Sie sah mich aufmerksam an. »Sie glauben, es wird leicht sein, meinen Mann zu überführen? Ich muss Sie warnen. Er ist sehr gescheit und nicht minder geschickt.«

»Nicht allzu gescheit, Ma'am, oder er hätte die Quittungen für seine kleinen Geschenkausgaben besser versteckt. Nein, nicht besonders gescheit. Was die Geschicklichkeit angeht, so werde ich ihm morgen davon ein Schulbeispiel liefern.«

Das war nahezu unsere gesamte Unterhaltung gewesen; und so machte ich mich am nächsten Tag daran, Harvey Armstead meine unvergleichliche Geschicklichkeit zu beweisen.

Kurz vor zehn Uhr parkte ich den Wagen hinter einem Hügel und erklomm, das Fernglas in der Hand, die Hügelkuppe.

»Sie werden keine Mühe haben, Skoal-Haus zu erkennen«, hatte meine Klientin behauptet und dargelegt, dass es sich um eines jener seltsamen alten Häuser handelte, in dem sich die Vorstellungen des Architekten vom alten Spanien mit dem schlechten Geschmack des Hausherrn mischten. Sie hatte die weiße Stuckverkleidung besonders erwähnt, weil sie der Hauptgrund war, weshalb sie dem Haus seinen Namen gegeben hatte. Ich begriff das nicht. Ich war immer der Meinung gewesen, man sage Skoal zueinander, wenn man Grog trank.

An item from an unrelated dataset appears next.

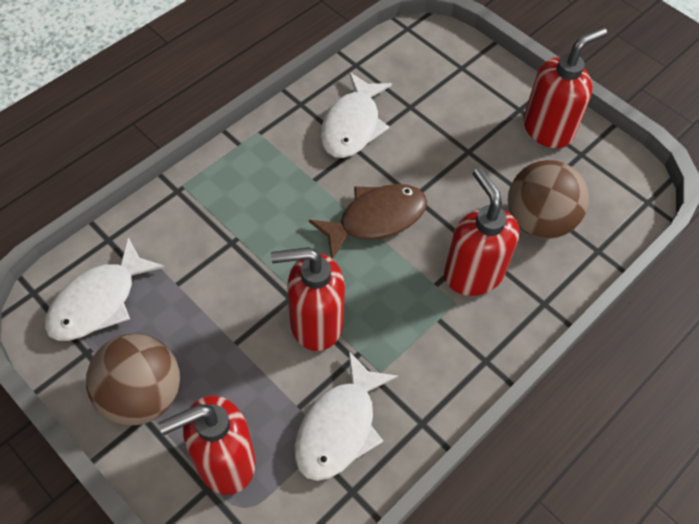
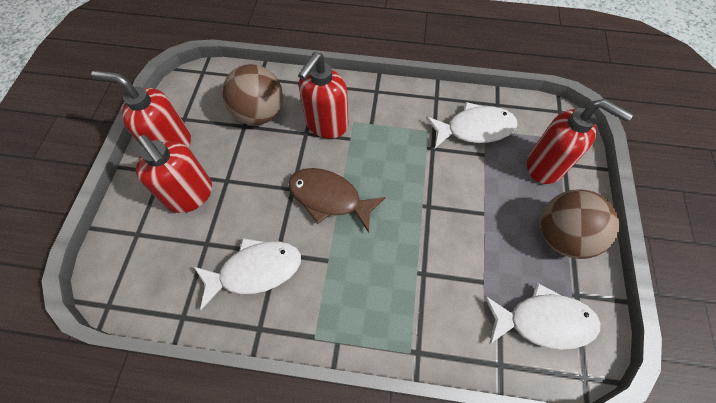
camera: 125 degrees left, 5 degrees up
red soap dispenser [271,247,345,351] -> red soap dispenser moved to [136,135,212,213]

»Völlig richtig«, erläuterte sie, »und in gewisser Hinsicht ist das Haus eine Art Toast auf mich - oder auf meinen Erfolg, der es mir gestattet, so ein Haus zu kaufen. Aber der Trinkspruch stammt aus jenen Tagen, als die alten Wikinger aus den Schädeln ihrer getöteten Feinde tranken. Am Anfang meiner Laufbahn, Mr. Urban, besaß ich viele Feinde - oder sollte ich sagen: Konkurrentinnen? -, und ich zählte zu den wenigen, die den schweren Anfang durchzustehen vermochten. Skoal-Haus - das Schädelhaus - ist ein Denkmal meiner Beharrlichkeit.«

Schädelhaus - dieser Name ging mir nun durch den Kopf, als ich es betrachtete. Der Name des Hauses ähnelte auch dem Titel eines ihrer frühen Filme. So ist das. Wir brauchen alle ein bisschen Selbstbestätigung.

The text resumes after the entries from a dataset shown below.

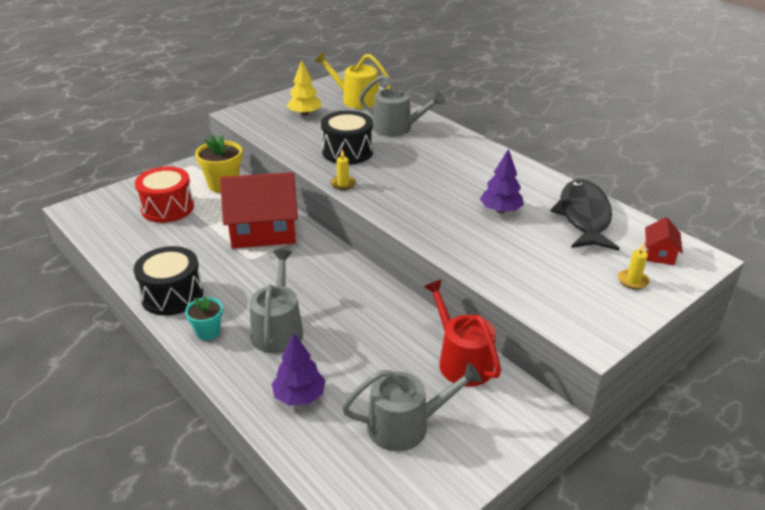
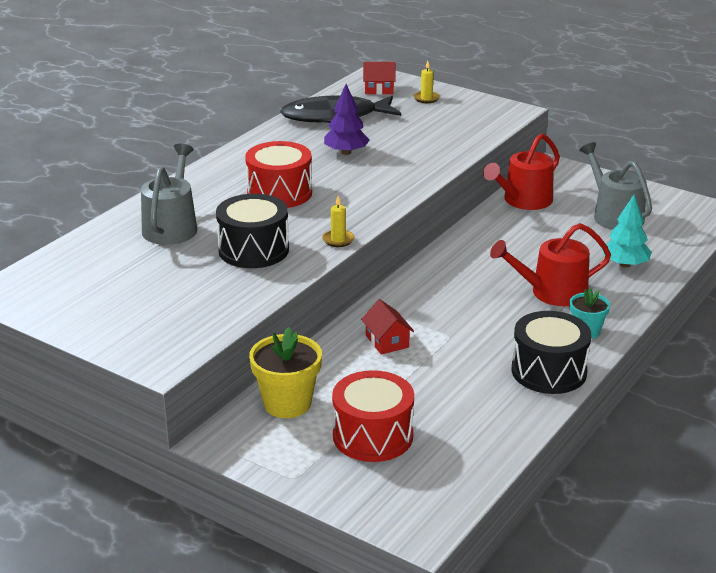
camera: 105 degrees left, 5 degrees down
red house [220,172,298,248] -> red house [361,299,414,355], size x0.44
grey watering can [249,250,303,354] -> red watering can [490,223,611,306]
purple tree [272,334,326,406] -> turquoise tree [602,195,652,268]
yellow tree [286,60,321,116] -> none
yellow watering can [314,52,391,109] -> none
none -> red drum [245,141,312,208]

Auf mich allerdings wirkte das Haus keineswegs wie ein Schädel. Wenigstens nicht im Schein der Morgensonne. Vielleicht verhielt es sich nachts bei entsprechenden Lichtverhältnissen ganz anders. Jetzt jedoch wirkten das Hauptgebäude und der angebaute Schuppen, dessen unterer Raum als Garage für drei Autos diente, eher wie - nun, die Farbe erinnerte an Zahnbelag, der von Nikotin herrührt. Ein riesiges Maul... das war der Eindruck, den ich von Skoal House hatte. Die hohen, schmalen Fenster verstärkten diesen Eindruck, ebenso die alten, roten Dachziegel, die wie gummifarbenes Zahnfleisch wirkten, das sich anstrengte, die Reihen hohler Zähne zusammenzubeißen.

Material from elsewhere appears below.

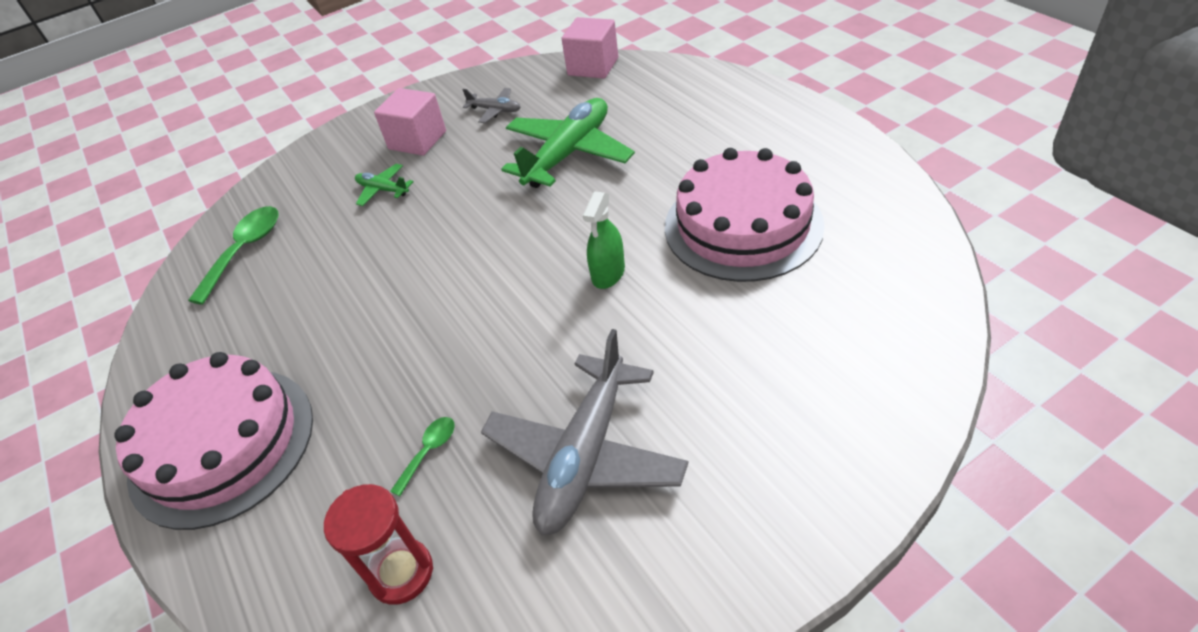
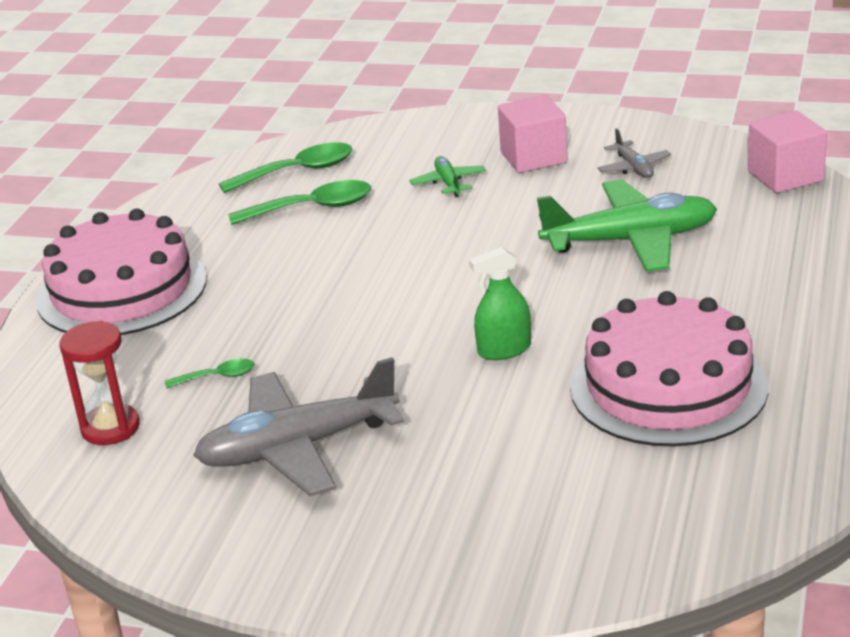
camera: 45 degrees right, 15 degrees down
none -> green spoon [228,180,371,225]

Als dieser Eindruck sich in mein Bewusstsein grub, kam ich zu der Auffassung, dass der Name, den Mara Kent gewählt hatte, vielleicht doch nicht so fehl am Platze sei. Ich verband das Haus nach wie vor nicht mit der Vorstellung eines Schädels, doch selbst am hellen Tag wirkte es wie etwas Dunkles, etwas Böses, das auf der Lauer lag...

Ich musste mich fast gewaltsam an den Grund meiner Anwesenheit erinnern. Während ich mich bemühte, das Gebäude zu psychoanalysieren, hatte ein Angestellter - ein Fahrer - eines der drei Autos aus der Garage geholt. Als ich mein Fernglas herumschwenkte, half der Uniformierte, eine derbe Gestalt, Harvey Armstead auf die Rückbank des Wagens, eines schwarzen Rolls Royce. Er schloss die Tür, öffnete die Tür zum Fahrersitz, schloss sie ebenfalls; dann rollte das Fahrzeug an.

Auf dem Weg zum Buick brach ich mir beinahe einen Knöchel, aber ich nahm die Verfolgung auf. Der Rolls-Royce fuhr in die Richtung, aus der ich gekommen war. Wir kehrten mit beachtlicher Geschwindigkeit in die Stadt zurück. Nachdem wir die Landstraße erreicht hatten, nutzte ich eine Gelegenheit und überholte das Fahrzeug. Als ich mich dicht dahinter befand, bemerkte ich, dass Armstead nicht allein auf der Rückbank saß - und die Frau, die ihn begleitete, war mir nur zu gut bekannt.